Change listing data
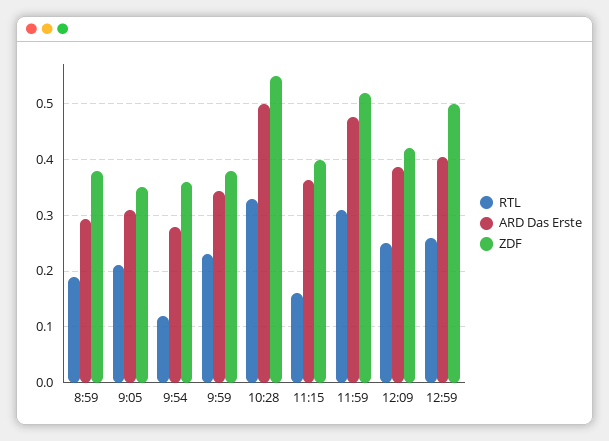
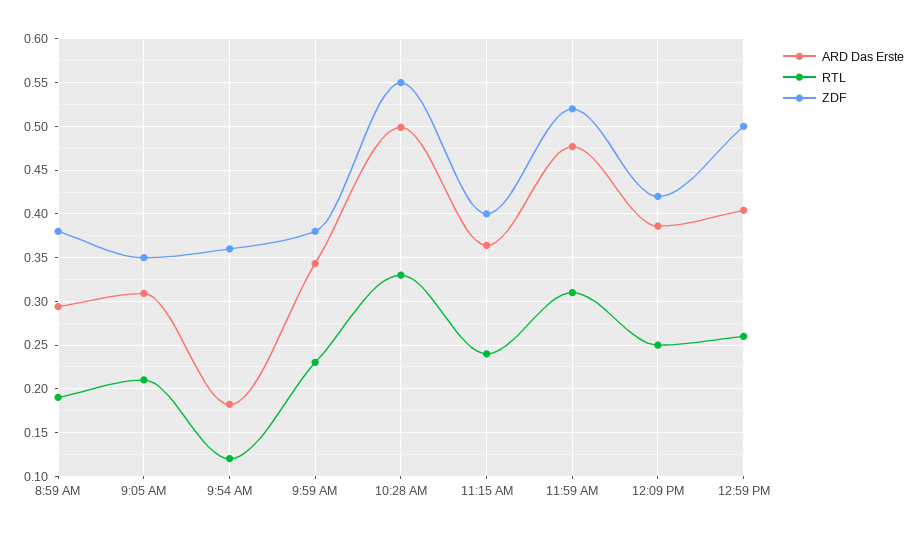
  {
    "RTL": {
      "8:59": 0.19,
      "9:05": 0.21,
      "9:54": 0.12,
      "9:59": 0.23,
      "10:28": 0.33,
-     "11:15": 0.16,
+     "11:15": 0.24,
      "11:59": 0.31,
      "12:09": 0.25,
      "12:59": 0.26
    },
    "ARD Das Erste": {
      "8:59": 0.29,
      "9:05": 0.31,
-     "9:54": 0.28,
+     "9:54": 0.18,
      "9:59": 0.34,
      "10:28": 0.5,
      "11:15": 0.36,
      "11:59": 0.48,
      "12:09": 0.39,
      "12:59": 0.4
    },
    "ZDF": {
      "8:59": 0.38,
      "9:05": 0.35,
      "9:54": 0.36,
      "9:59": 0.38,
      "10:28": 0.55,
      "11:15": 0.4,
      "11:59": 0.52,
      "12:09": 0.42,
      "12:59": 0.5
    }
  }

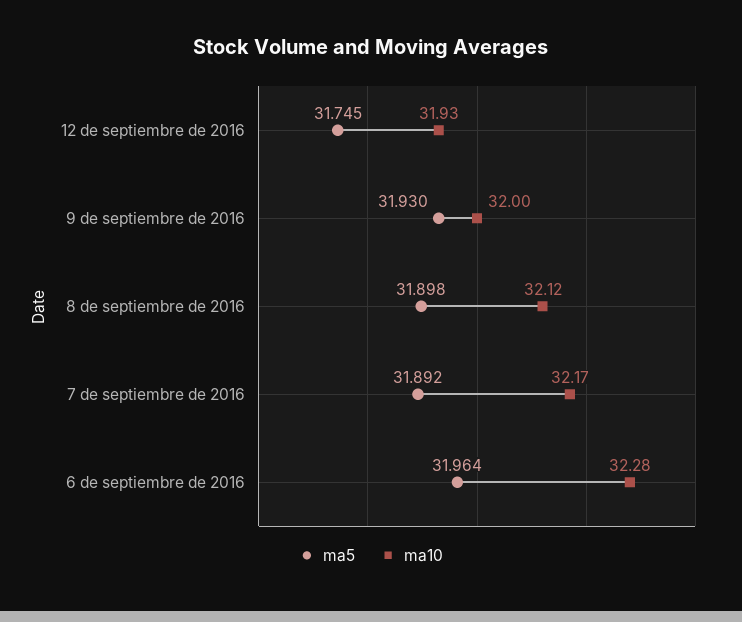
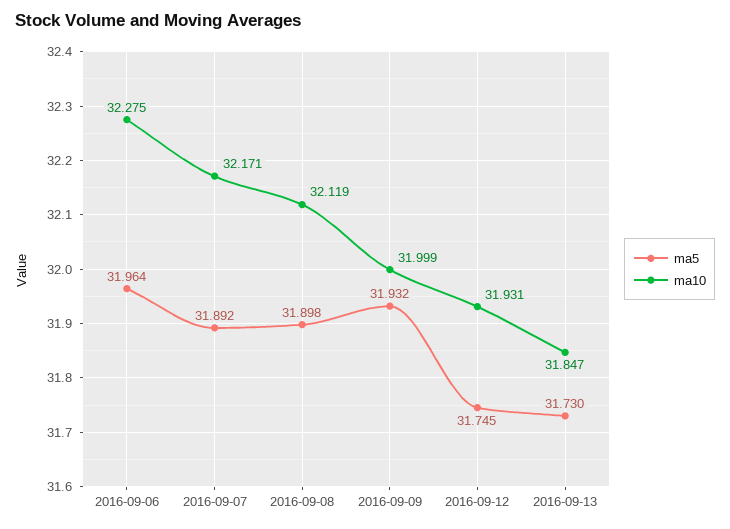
  {
    "ma5": {
      "12 de septiembre de 2016": 31.745,
-     "9 de septiembre de 2016": 31.93,
+     "9 de septiembre de 2016": 31.932,
      "8 de septiembre de 2016": 31.898,
      "7 de septiembre de 2016": 31.892,
-     "6 de septiembre de 2016": 31.964
+     "6 de septiembre de 2016": 31.964,
+     "2016-09-13": 31.73
    },
    "ma10": {
      "12 de septiembre de 2016": 31.931,
      "9 de septiembre de 2016": 31.999,
      "8 de septiembre de 2016": 32.119,
      "7 de septiembre de 2016": 32.171,
-     "6 de septiembre de 2016": 32.275
+     "6 de septiembre de 2016": 32.275,
+     "2016-09-13": 31.847
    }
  }

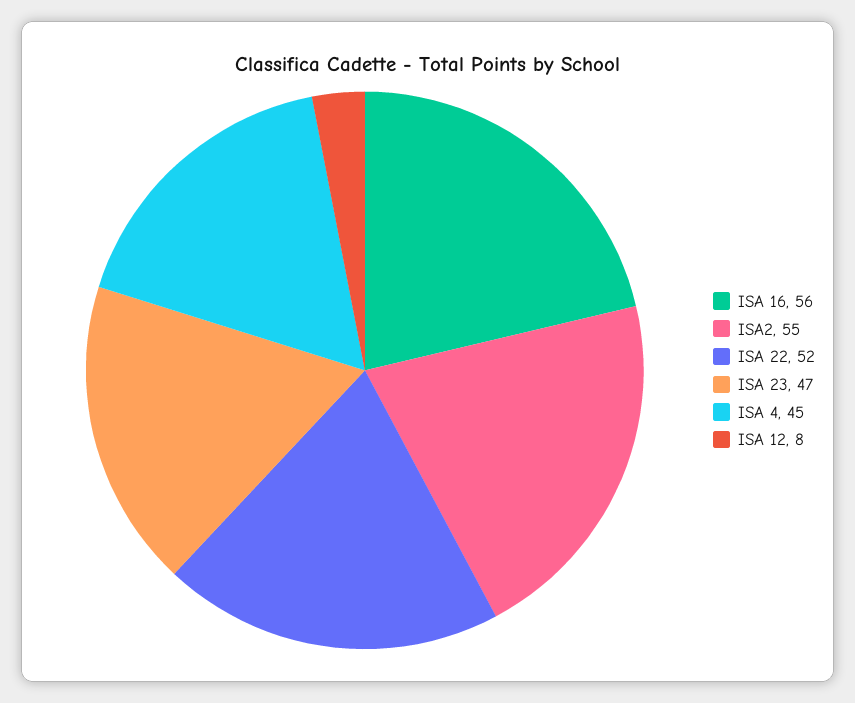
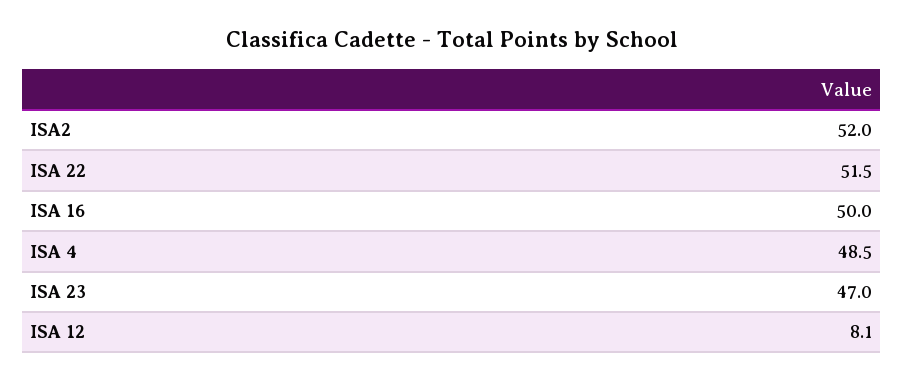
  {
-   "ISA 16": 56,
+   "ISA 16": 50,
-   "ISA2": 55,
+   "ISA2": 52,
    "ISA 22": 51.5,
    "ISA 23": 47,
-   "ISA 4": 45,
+   "ISA 4": 48.5,
    "ISA 12": 8.1
  }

Problem details -
Only the text of the records belongs in your answer, repeated exactly; the pictures stay out.

Result of this exercise -
  {
    "RTL": {
      "8:59": 0.19,
      "9:05": 0.21,
      "9:54": 0.12,
      "9:59": 0.23,
      "10:28": 0.33,
-     "11:15": 0.16,
+     "11:15": 0.24,
      "11:59": 0.31,
      "12:09": 0.25,
      "12:59": 0.26
    },
    "ARD Das Erste": {
      "8:59": 0.29,
      "9:05": 0.31,
-     "9:54": 0.28,
+     "9:54": 0.18,
      "9:59": 0.34,
      "10:28": 0.5,
      "11:15": 0.36,
      "11:59": 0.48,
      "12:09": 0.39,
      "12:59": 0.4
    },
    "ZDF": {
      "8:59": 0.38,
      "9:05": 0.35,
      "9:54": 0.36,
      "9:59": 0.38,
      "10:28": 0.55,
      "11:15": 0.4,
      "11:59": 0.52,
      "12:09": 0.42,
      "12:59": 0.5
    }
  }

  {
    "ma5": {
      "12 de septiembre de 2016": 31.745,
-     "9 de septiembre de 2016": 31.93,
+     "9 de septiembre de 2016": 31.932,
      "8 de septiembre de 2016": 31.898,
      "7 de septiembre de 2016": 31.892,
-     "6 de septiembre de 2016": 31.964
+     "6 de septiembre de 2016": 31.964,
+     "2016-09-13": 31.73
    },
    "ma10": {
      "12 de septiembre de 2016": 31.931,
      "9 de septiembre de 2016": 31.999,
      "8 de septiembre de 2016": 32.119,
      "7 de septiembre de 2016": 32.171,
-     "6 de septiembre de 2016": 32.275
+     "6 de septiembre de 2016": 32.275,
+     "2016-09-13": 31.847
    }
  }

  {
-   "ISA 16": 56,
+   "ISA 16": 50,
-   "ISA2": 55,
+   "ISA2": 52,
    "ISA 22": 51.5,
    "ISA 23": 47,
-   "ISA 4": 45,
+   "ISA 4": 48.5,
    "ISA 12": 8.1
  }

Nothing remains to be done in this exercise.